Oando Harps on Accelerating Energy Transition in Nigeria, Africa

*Advises national oil companies to prioritise attracting investments into the petroleum sector

Peter Uzoho

Oando Energy Resources has stressed the need for Nigeria and other African countries to redouble their efforts towards achieving the continent’s energy transition task in order to avoid being left behind by the rest of the world.


The Nigerian independent energy major also advised national oil companies (NOCs) in Africa, such as the Nigerian National Petroleum Company Limited (NNPC), to focus their attentions more on attracting investments into the oil and gas industry so that they could be able to extract the huge hydrocarbon resources the continent is blessed with.


The duo of Oando Energy Resources’ Chief Operating Officer and the Senior Economist, Dr. Ainojie Alex Irune and Ms. Ololade Olubi, respectively, stated these at their separate panel sessions at the just concluded sixth Nigerian International Energy Summit (NIES), held at the International Conference Center (ICC), Abuja.

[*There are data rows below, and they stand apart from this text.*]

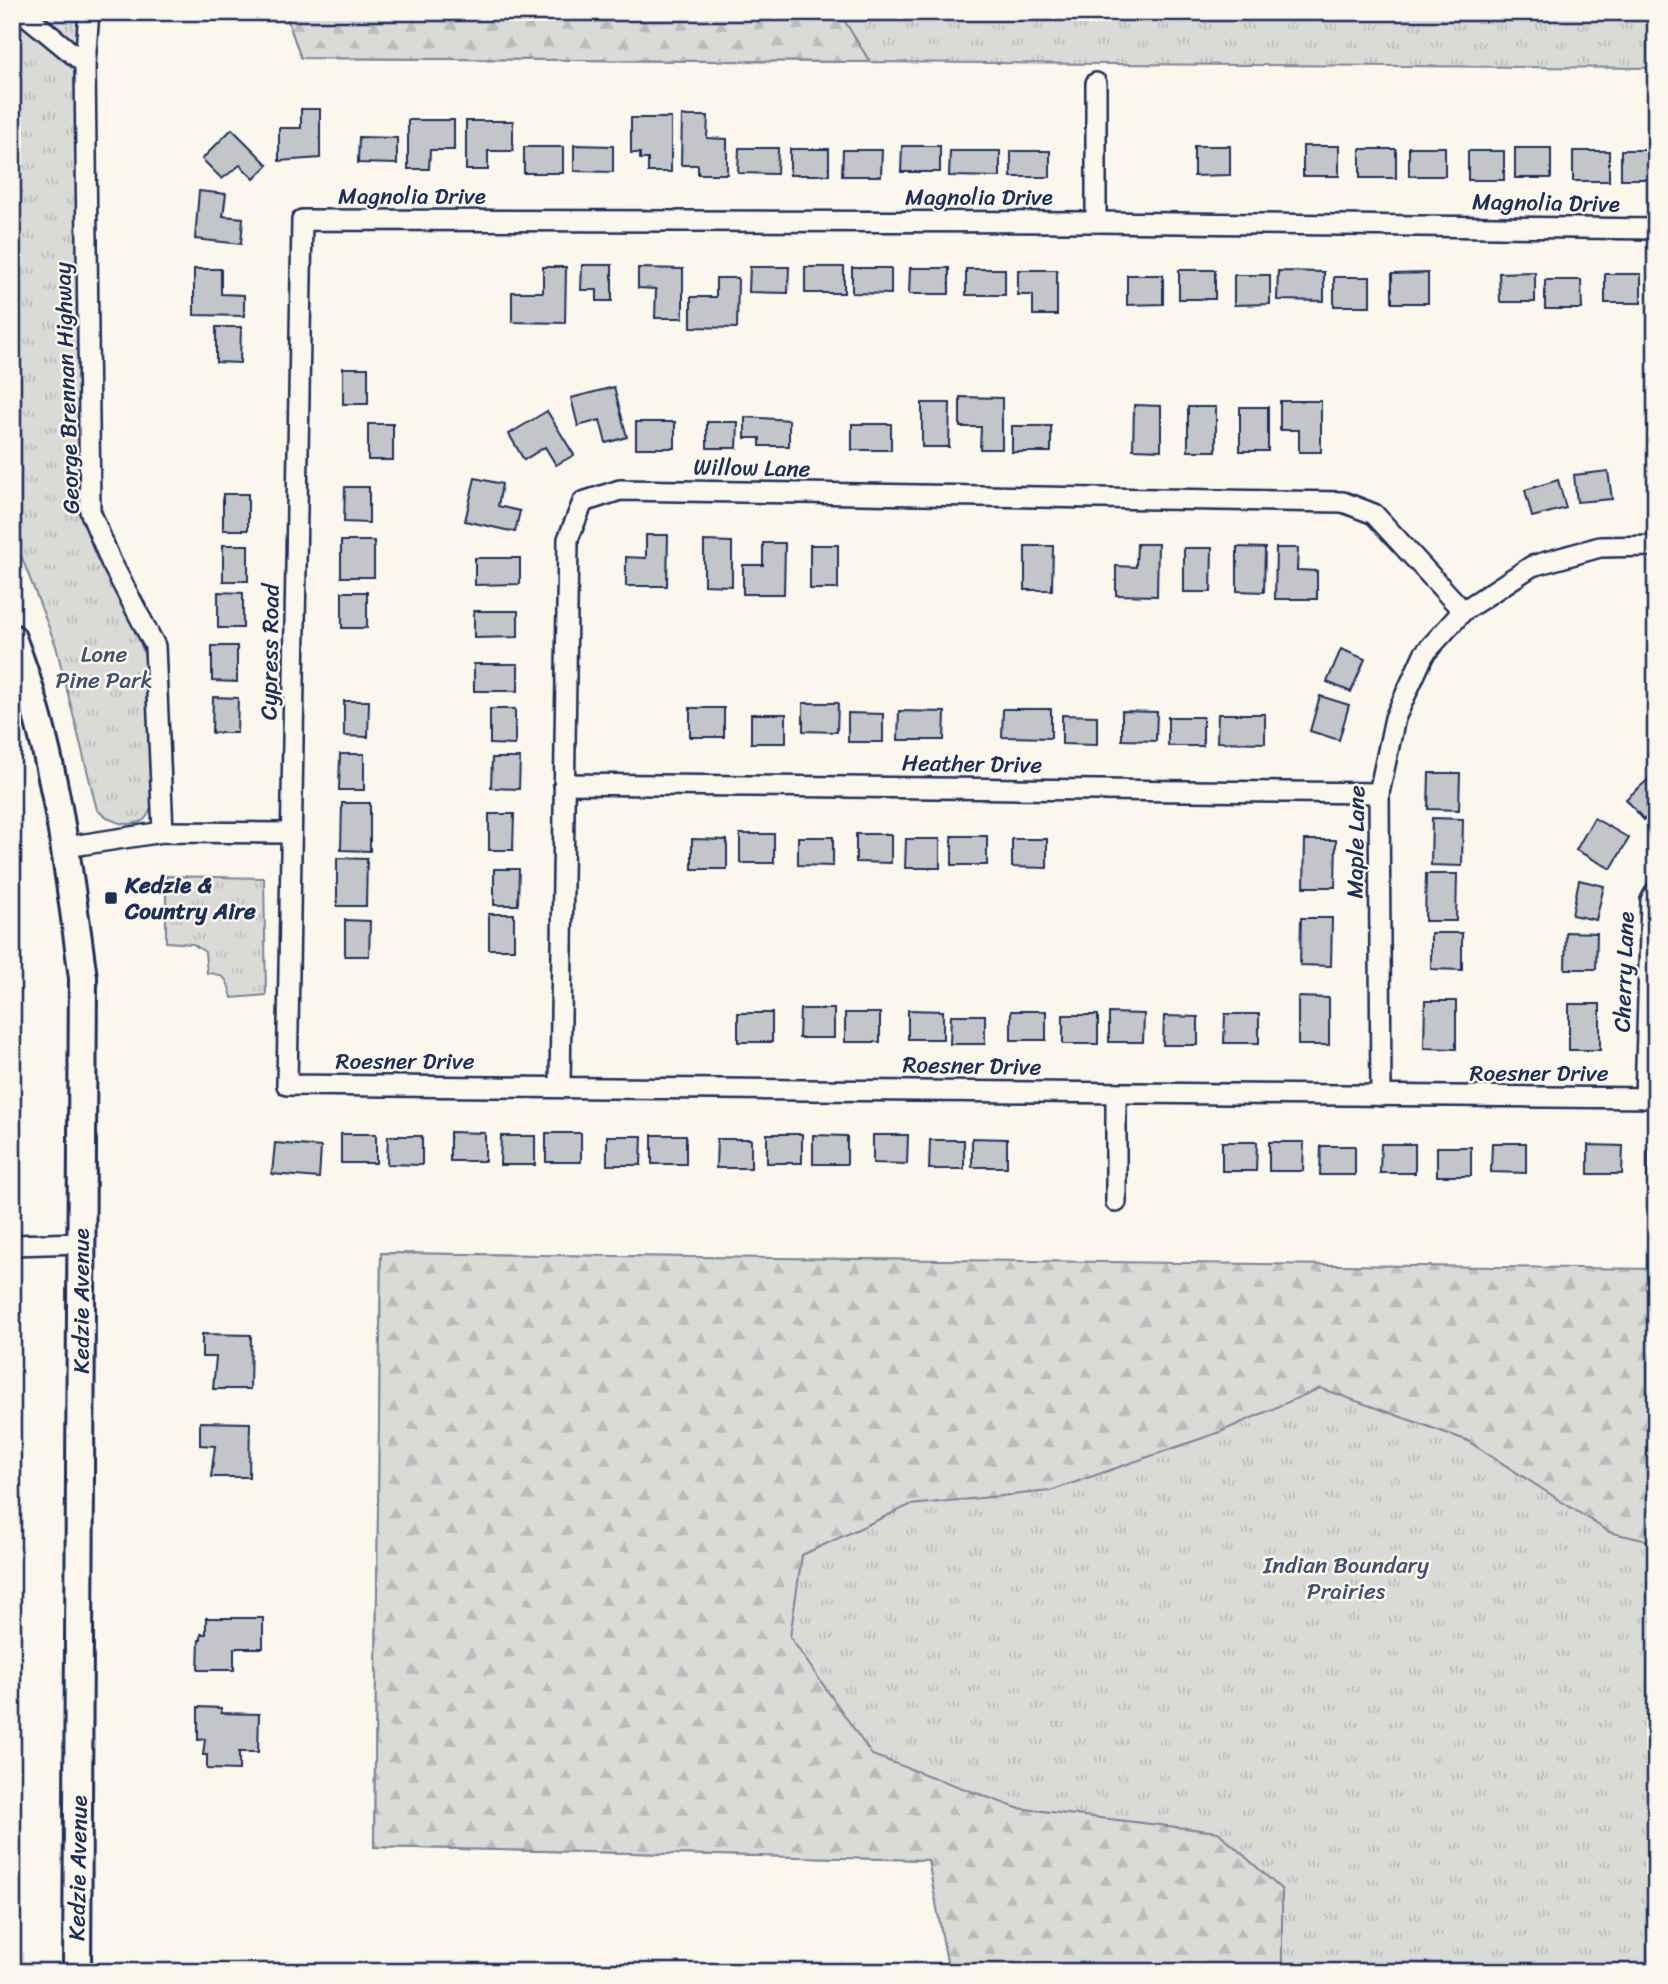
<svg xmlns="http://www.w3.org/2000/svg" width="1668" height="1984" font-family="Sriracha,sans-serif">
<style>
.grass{fill:url(#grass-tufts);stroke:#7a849a;stroke-width:2}
.forest{fill:url(#forest-firs);stroke:#7a849a;stroke-width:2}
.building{fill:#c3c5c9;stroke:#1b2f5e;stroke-width:2}
.lines{fill:none;stroke-linecap:round;stroke-linejoin:round}
.minor-casing{stroke:#1b2f5e;stroke-width:24}
.secondary-casing{stroke:#1b2f5e;stroke-width:32}
.minor{stroke:#fbf7ec;stroke-width:19}
.secondary{stroke:#fbf7ec;stroke-width:26}
.poi-dot{fill:#1b2f5e;stroke:#fbf7ec;stroke-width:2.5}
.labels{text-anchor:middle;dominant-baseline:central;stroke-width:5;stroke-linejoin:round;paint-order:stroke}
.street-label{font-size:23px;fill:#1b2f5e;stroke:#fbf7ec}
.park-label{font-size:23px;fill:#415176;stroke:#fbf7ec}
.poi-label{font-size:23px;font-weight:bold;fill:#1b2f5e;stroke:#fbf7ec;text-anchor:start}
</style>
<defs>
<pattern id="grass-tufts" width="24" height="20" patternUnits="userSpaceOnUse" patternTransform="scale(1.75)"><rect width="24" height="20" fill="#dadad7"/><path d="M3 7l-1-3M5 7V3M7 7l1-3M15 17l-1-3M17 17v-4M19 17l1-3" fill="none" stroke="#babbbb"/></pattern>
<pattern id="forest-firs" width="22" height="20" patternUnits="userSpaceOnUse" patternTransform="scale(1.75)"><rect width="22" height="20" fill="#dadad7"/><path d="M5 1l3.5 6h-7zM16 11l3.5 6h-7z" fill="#babbbb"/></pattern>
</defs>
<rect width="100%" height="100%" fill="#fbf7ec"/>
<filter id="ink" filterUnits="userSpaceOnUse"><feTurbulence type="fractalNoise" baseFrequency=".0143" numOctaves="2"/><feDisplacementMap in="SourceGraphic" scale="14" xChannelSelector="R" yChannelSelector="G"/><feConvolveMatrix kernelMatrix="1 2 1 2 8 2 1 2 1" color-interpolation-filters="sRGB"/></filter>
<g filter="url(#ink)">
<g class="grass">
<path d="M12 12H85L80 473C82 499 84 522 92 547 97 562 107 576 115 589 126 609 136 631 144 653 152 678 169 812 140 822 122 828 110 820 97 810L56 646 12 532Z"/>
<path d="M285 12H1656V68L301 58Z"/>
<path d="M166 876 264 878 266 995 232 998C228 980 226 974 207 973L205 952 193 944 166 942Z"/>
<path d="M381 1253 1656 1270V1972H1235L1234 1867 374 1847Z"/>
</g>
<g class="forest">
<path d="M285 12H839L870 62 301 58Z"/>
<path d="M381 1253 1656 1269V1543L1609 1532 1466 1440 1320 1388 1220 1432 1050 1491 910 1505 802 1555 790 1637 872 1755 1017 1808 1218 1832 1282 1890V1972H944L947 1962 928 1860 374 1847Z"/>
</g>
<g class="building">
<path d="M301 109H320V158L279 161V128H301Z"/>
<path d="M682 116H708L707 138 727 139V174H698V165H681Z"/>
<path d="M631 118H671V172H648V159H640V153H631Z"/>
<path d="M408 120H454V150H430L429 169H408Z"/>
<path d="M466 121H513V151H488V170H466Z"/>
<path d="M232 129 268 165 254 179 240 165 222 179 202 159Z"/>
<path d="M359 137 397 138V164L358 163Z"/>
<path d="M574 145 613 146V172L574 171Z"/>
<path d="M902 146H940V172H901Z"/>
<path d="M1194 146H1230V175L1194 176Z"/>
<rect x="1303" y="146" width="36" height="30"/>
<rect x="524" y="147" width="39" height="26"/>
<rect x="1409" y="147" width="36" height="29"/>
<path d="M739 148H778L777 174 738 173Z"/>
<rect x="1515" y="148" width="36" height="30"/>
<rect x="790" y="149" width="39" height="26"/>
<rect x="1360" y="149" width="36" height="29"/>
<path d="M843 150H882L881 176H842Z"/>
<rect x="1621" y="150" width="35" height="29"/>
<path d="M950 151H1000V177L949 176Z"/>
<rect x="1011" y="151" width="39" height="26"/>
<rect x="1468" y="151" width="36" height="29"/>
<rect x="1573" y="151" width="36" height="30"/>
<path d="M199 191 226 194 223 216 243 218 241 244 195 239Z"/>
<path d="M582 265H612V301H597V290H581Z"/>
<path d="M543 267H566L565 323 512 322V292H543Z"/>
<path d="M750 267H789L788 293 749 292Z"/>
<rect x="805" y="267" width="39" height="26"/>
<path d="M638 268 683 269V318H655L656 289 638 288Z"/>
<path d="M852 268H891V294L852 293Z"/>
<path d="M910 268H949V294H909Z"/>
<path d="M194 269H221V294L244 295V316L194 315Z"/>
<rect x="966" y="269" width="39" height="26"/>
<path d="M1018 270H1057V315H1033V295H1018Z"/>
<rect x="1179" y="270" width="36" height="29"/>
<path d="M1278 271 1324 272V301L1277 300Z"/>
<path d="M1535 272V302H1500L1499 273Z"/>
<path d="M1428 273V303H1392V274Z"/>
<rect x="1605" y="274" width="36" height="29"/>
<path d="M1127 275H1163V304L1127 305Z"/>
<path d="M1234 275H1270V304L1234 305Z"/>
<rect x="1334" y="277" width="36" height="29"/>
<path d="M716 278H738L737 328 691 327V297H716Z"/>
<path d="M1545 280H1581L1582 309H1545Z"/>
<path d="M216 327H241L240 363 216 362Z"/>
<rect x="343" y="368" width="25" height="36"/>
<path d="M614 387 627 437 606 443 600 420 578 426 571 398Z"/>
<path d="M960 397 1002 398V449H980L981 427H960Z"/>
<path d="M1280 401H1321V452H1299V430H1280Z"/>
<path d="M922 403H950L949 447H922Z"/>
<path d="M1134 405 1161 406V450L1133 449Z"/>
<rect x="1188" y="407" width="28" height="44"/>
<rect x="1240" y="407" width="28" height="44"/>
<path d="M547 411 574 455 556 465 545 447 524 460 509 434Z"/>
<path d="M745 417 789 420V446H760V438H745Z"/>
<rect x="636" y="422" width="39" height="26"/>
<path d="M707 422H738L737 448H707Z"/>
<rect x="368" y="424" width="25" height="36"/>
<rect x="852" y="424" width="39" height="26"/>
<rect x="1012" y="426" width="39" height="26"/>
<path d="M1608 471 1612 499 1577 502 1574 475Z"/>
<path d="M475 478 502 484 498 506 520 511 515 532 465 521Z"/>
<path d="M1558 480 1566 508 1532 517 1525 490Z"/>
<path d="M345 487H369V523L344 522Z"/>
<rect x="223" y="494" width="25" height="36"/>
<path d="M646 535H668L667 586H626V557L646 558Z"/>
<rect x="341" y="541" width="33" height="36"/>
<path d="M704 541 732 542V586L704 585Z"/>
<path d="M763 543H785L784 594H743V565H763Z"/>
<path d="M1137 544H1158L1157 596 1116 595V566L1136 567Z"/>
<rect x="223" y="545" width="25" height="36"/>
<rect x="810" y="545" width="28" height="44"/>
<path d="M1025 546H1053L1052 590H1025Z"/>
<path d="M1237 547 1265 548 1264 592 1237 591Z"/>
<path d="M1184 548H1212L1211 592H1184Z"/>
<path d="M1276 548H1298L1297 570 1317 571V599H1275Z"/>
<path d="M475 558H520V584L475 585Z"/>
<path d="M218 592 243 593V628H218Z"/>
<rect x="342" y="592" width="25" height="36"/>
<path d="M474 611H518V637L474 638Z"/>
<path d="M212 646H237V682L212 681Z"/>
<path d="M1341 649 1365 659 1351 692 1327 682Z"/>
<rect x="474" y="664" width="44" height="27"/>
<path d="M1320 696 1349 705 1339 740 1310 731Z"/>
<path d="M213 697 238 698 237 733H212Z"/>
<path d="M344 701H369L368 737 344 736Z"/>
<path d="M803 703H838L837 732 803 731Z"/>
<rect x="690" y="708" width="34" height="29"/>
<path d="M490 709H515V745L490 744Z"/>
<path d="M1003 709H1051V738L1002 737Z"/>
<path d="M899 711 945 712 944 740H898Z"/>
<path d="M1122 711 1157 712 1156 741 1122 740Z"/>
<path d="M848 713 883 714V742H848Z"/>
<rect x="751" y="714" width="35" height="29"/>
<path d="M1218 714H1265V743L1217 742Z"/>
<path d="M1062 715 1097 716V745L1062 744Z"/>
<rect x="1168" y="717" width="35" height="29"/>
<path d="M340 754H364V790H339Z"/>
<path d="M492 758H520L519 789 491 788Z"/>
<path d="M1429 773H1460L1459 810 1428 809Z"/>
<path d="M1652 776 1656 780V810L1644 820 1626 799Z"/>
<path d="M342 803H370V851L341 850Z"/>
<path d="M489 814H514L513 850H489Z"/>
<path d="M1432 818 1463 819 1462 866 1431 865Z"/>
<path d="M1594 818 1629 838 1611 869 1576 850Z"/>
<rect x="740" y="834" width="34" height="29"/>
<path d="M856 834H891V863L856 862Z"/>
<rect x="952" y="836" width="35" height="29"/>
<path d="M798 837H833V866L798 865Z"/>
<path d="M692 839 727 840V869H692Z"/>
<path d="M906 839H940V868H905Z"/>
<path d="M1012 839H1047V868L1012 867Z"/>
<path d="M1305 840H1336L1335 887H1304Z"/>
<path d="M337 858 367 859 366 906H337Z"/>
<path d="M494 869H519L518 905H494Z"/>
<path d="M1426 874H1457L1456 921H1425Z"/>
<path d="M1579 880 1604 886 1596 920 1572 915Z"/>
<rect x="489" y="914" width="25" height="35"/>
<path d="M1301 918H1332L1331 966 1300 965Z"/>
<path d="M345 920 370 921 369 956H345Z"/>
<path d="M1566 932 1597 933 1596 969H1565Z"/>
<path d="M1431 933H1462V970L1431 969Z"/>
<path d="M1298 997 1329 998V1045H1298Z"/>
<path d="M1425 1001H1456V1049L1424 1048Z"/>
<rect x="1569" y="1004" width="31" height="46"/>
<path d="M800 1009H834V1038H799Z"/>
<path d="M908 1010 943 1011V1039H908Z"/>
<rect x="1011" y="1011" width="35" height="29"/>
<rect x="738" y="1013" width="34" height="29"/>
<rect x="845" y="1013" width="35" height="29"/>
<path d="M1109 1013 1144 1014 1143 1042H1109Z"/>
<path d="M1225 1014H1259V1043H1224Z"/>
<path d="M951 1015H985V1044H950Z"/>
<rect x="1063" y="1015" width="35" height="29"/>
<path d="M1164 1016 1198 1017V1045H1163Z"/>
<path d="M450 1132 485 1133V1161H450Z"/>
<rect x="546" y="1133" width="35" height="29"/>
<rect x="341" y="1134" width="35" height="29"/>
<rect x="767" y="1134" width="35" height="29"/>
<rect x="652" y="1135" width="34" height="29"/>
<path d="M813 1135 847 1136V1164H813Z"/>
<path d="M873 1135H908L907 1164 873 1163Z"/>
<path d="M388 1136H422V1165L387 1164Z"/>
<path d="M501 1136H535V1165H500Z"/>
<path d="M607 1136H642L641 1165H607Z"/>
<path d="M972 1138 1007 1139V1167H972Z"/>
<path d="M717 1139H751V1168H716Z"/>
<path d="M930 1140H964V1169H929Z"/>
<path d="M1222 1142H1257L1256 1171H1222Z"/>
<path d="M1269 1142H1304L1303 1171H1269Z"/>
<path d="M275 1143 321 1147 319 1178 272 1174Z"/>
<path d="M1492 1143H1526V1173L1491 1172Z"/>
<path d="M1381 1144H1415V1173H1380Z"/>
<path d="M1588 1145 1623 1146 1622 1174H1588Z"/>
<path d="M1321 1146H1355V1175H1320Z"/>
<rect x="1437" y="1147" width="34" height="29"/>
<rect x="1648" y="1149" width="8" height="29"/>
<path d="M202 1334 251 1335 250 1389H213L216 1357H202Z"/>
<path d="M200 1422 250 1423 249 1477H211L215 1446 200 1445Z"/>
<path d="M206 1618H263V1648H234V1670H198L199 1640H201V1634H206Z"/>
<path d="M198 1707 221 1708V1713L259 1714 258 1752H239V1770L207 1769V1755H203L205 1739 198 1740Z"/>
<rect x="12" y="1839" width="7" height="26"/>
</g>
<g class="lines">
<g class="minor-casing">
<g id="minor">
<path d="M22 12 85 64"/>
<path d="M89 12 85 64 90 511 111 562 155 646 163 832"/>
<path d="M1096 83V222"/>
<path d="M1656 229 1096 222 302 220 287 1085 1656 1098"/>
<path d="M564 784 1379 793"/>
<path d="M66 847 163 832 291 833"/>
<path d="M560 1085 568 539 583 502 620 490 1343 502 1374 514 1463 611"/>
<path d="M1116 1093V1202"/>
<path d="M1381 1096 1379 793 1395 718 1424 654 1463 611 1532 566 1600 547 1656 546"/>
<path d="M1645 1098 1651 900 1656 891"/>
<path d="M12 1245 82 1243"/>
</g>
</g>
<g class="secondary-casing">
<path id="secondary" d="M12 638C54 746 68 864 83 978L77 1972"/>
</g>
<use href="#minor" class="minor"/>
<use href="#secondary" class="secondary"/>
</g>
</g>
<rect class="poi-dot" x="104" y="891" width="14" height="14" rx="3.5"/>
<g class="labels">
<g class="street-label">
<text x="412" y="196">Magnolia Drive</text>
<text x="979" y="197">Magnolia Drive</text>
<text transform="translate(1546 203) rotate(1)">Magnolia Drive</text>
<text transform="translate(67 388) rotate(-92)">George Brennan Highway</text>
<text transform="translate(752 468) rotate(1)">Willow Lane</text>
<text transform="translate(270 652) rotate(-89)">Cypress Road</text>
<text transform="translate(972 764) rotate(1)">Heather Drive</text>
<text transform="translate(1356 842) rotate(-89)">Maple Lane</text>
<text transform="translate(1624 972) rotate(-88)">Cherry Lane</text>
<text x="405" y="1061">Roesner Drive</text>
<text transform="translate(972 1066) rotate(1)">Roesner Drive</text>
<text x="1539" y="1073">Roesner Drive</text>
<text transform="translate(81 1301) rotate(-90)">Kedzie Avenue</text>
<text transform="translate(78 1868) rotate(-89)">Kedzie Avenue</text>
</g>
<g class="park-label">
<text x="104" y="654">Lone<tspan x="104" dy="26">Pine Park</tspan></text>
<text x="1346" y="1565">Indian Boundary<tspan x="1346" dy="26">Prairies</tspan></text>
</g>
<g class="poi-label">
<text x="125" y="885">Kedzie &amp;<tspan x="125" dy="26">Country Aire</tspan></text>
</g>
</g>
<rect width="1668" height="1984" fill="none" stroke="#fbf7ec" stroke-width="42"/>
<rect x="21" y="21" width="1626" height="1942" fill="none" stroke="#1b2f5e" stroke-width="2.5" filter="url(#ink)"/>
</svg>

Speaking during the CEO Roundtable, with the topic: “Building Energy for Tomorrow”, Irune urged African countries to  “act fast and act now.”
Africa’s energy transition has been projected to cost an estimated $100 billion annually between 2020 and 2040, presenting a huge task for the governments and industry players across the continent to achieve.


Sharing his thoughts on creating a sustainable energy future, Irune said, “For the first time in the history of the world, we are going to see energy growth and demand outstrip average economic growth across the world, in a time where the energy mix is still being contended; contended because the primarily developed world has a view of what this mix should be, and Africa has a different perspective.
“Against the backdrop of our youth population, poverty index and intra-African collaboration, we need to get impatient about delivering value and development to our people. The molecule of oil in our ground must be excavated with urgency; I’m talking about oil; we must create the balance sheet that will fund the transition.”
Noting that the Petroleum Industry PIA (PIA) had come to make that journey a little less tortuous and that whilst the PIA was not perfect, it was a starting point, he added that it was also understood that the PIA could quickly become obsolete because of the pace of change.
Also touching on gas as a transition fuel, Irune said the stakeholders had recognised gas as a transition fuel.


With Nigeria being the leader in the discourse because of its status as a gas province with a little bit of oil, and by investing in developing gas, Irune said that would be, “the lever for developing our industry, kickstarting our economy and taking us into the age where we can genuinely compete with the rest of the world.”
In another panel session, Olubi stressed the need for national oil companies (NOCs) in Africa, such as the Nigerian National Petroleum Company Limited (NNPC) to focus their attentions more on attracting investments into the oil and gas industry so that they could be able to extract the huge hydrocarbon resources the continent is blessed with.
She said the NOCs should also focus on strengthening their operational business models, adding that NOCs have to play a huge role in ensuring that business models were optimal.
“And when I mean optimal, it’s really speaking to cost optimisation and ensuring returns for shareholders across the value chain, and ensuring that you’re doing this in a sustainable manner.


“So when we speak to attracting investments -how do they go about funding these projects and how do they go about attracting investments, would it be in form of equity or in form of debt? Or in form of partnerships? I do think we have to have the right mix. Attracting capital is not going to be as easy as before as companies transition to cleaner fuels,” she said.
Olubi pointed out that the oil industry was going to rely a lot on the African focus development banks and companies that were still into investing in the traditional fossil fuel space.

She said another big thing to look at was collaboration, saying it was going to be important to work with other joint venture (JV) partners.

 “It’s something we have done for a long time and we have efficiently and mostly successfully capitalized on this particular platform of just working with other partners across the industry to make sure we harness that value that we have.  

“We have the capabilities, we do have the talents, and I do believe we have the creative and innovative solutions to unlock value. What’s really important is that we rely on each other and that collaboration and that partnership is what is going to propel us to the next stage in this industry and in this sector,” she stated.

However, in terms of attracting funding, the Oando senior economist said NNPC was going to play a large role because of its position as the largest oil company in the country.

According to Olubi, NNPC is going to, “set the tone as to how much investment we’re able to track; how we’re able to secure the financing or ensure returns because at the end of the day, if you are going after debt, investors are concerned with your business model in ensuring that they’re able to get the returns that you have promised.

“So the NNPC is going to lead these efforts and this initiative, and as partners and as other JVs and other players in the sector, we piggyback upon that. It’s important that they set the right track record and we’re able to rely on those efforts to raise as much financing as we can in a very tight and very limited sector.”